INSTRUCTIONS FOR THE TASK:
Write the entries out again. Each one must match exactly.

--- RECORDS FOR THIS EXERCISE Enclosed Below ---

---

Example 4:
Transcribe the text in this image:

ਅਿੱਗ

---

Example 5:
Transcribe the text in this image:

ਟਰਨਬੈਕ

--- End of Enclosed RECORDS FOR THIS EXERCISE ---

TASK SOLUTION:
---

Example 4:
Transcribe the text in this image:

ਅਿੱਗ

---

Example 5:
Transcribe the text in this image:

ਟਰਨਬੈਕ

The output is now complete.